Diciamo che momenti di tensione ci sono stati. L’anno scorso all’inizio della stagione: i risultati non arrivavano. Alla Roma dopo il derby perso in finale di Coppa Italia, gol di Lulic.

Pallotta è in uscita, se lo aspettava? La differenza fra lui e Saputo?
Sapevo che Jim era molto affezionato al progetto della Roma e avrebbe voluto aspettare la definizione dell’operazione-stadio prima di uscire, però credo che fosse un po’ stanco di gestire una realtà così complessa. Come complesso è, ora, il passaggio societario. Lui e Saputo sono completamente differenti: con Jim, fors’anche per responsabilità mie, non sono riuscito a creare un rapporto solido; con Joey posso permettermi di dire che nel rispetto del ruolo lo sento molto più come un amico, oltre che presidente.

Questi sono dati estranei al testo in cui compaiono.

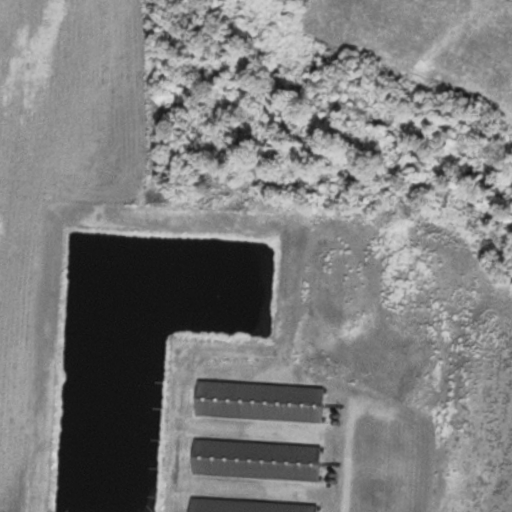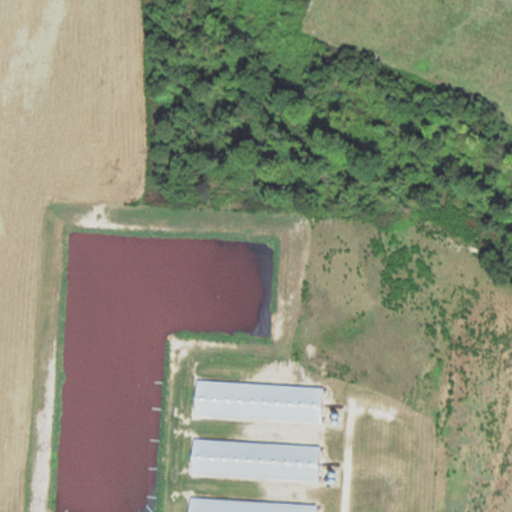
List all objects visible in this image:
building: (257, 401)
building: (254, 460)
building: (247, 506)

Sinisa poteva andare alla Roma l’estate scorsa.
Dopo la cavalcata-salvezza sapevamo che ci sarebbe stato un grande interesse ma forti anche del rapporto umano speravamo che alla fine decidesse di restare. Lo ha convinto la serietà della proprietà e i rapporti personali fra tutti noi. Comunque vada il campionato, quello che conta è che Sinisa si rimetta e stia bene: questa è la vittoria di quest’anno”.

Voce: De Rossi a Bologna in futuro.
Considerando la persona molto carina e che ha una padre-maestro, se volesse seguire le orme del papà cominciando dal settore giovanile lo accoglieremmo a braccia aperte.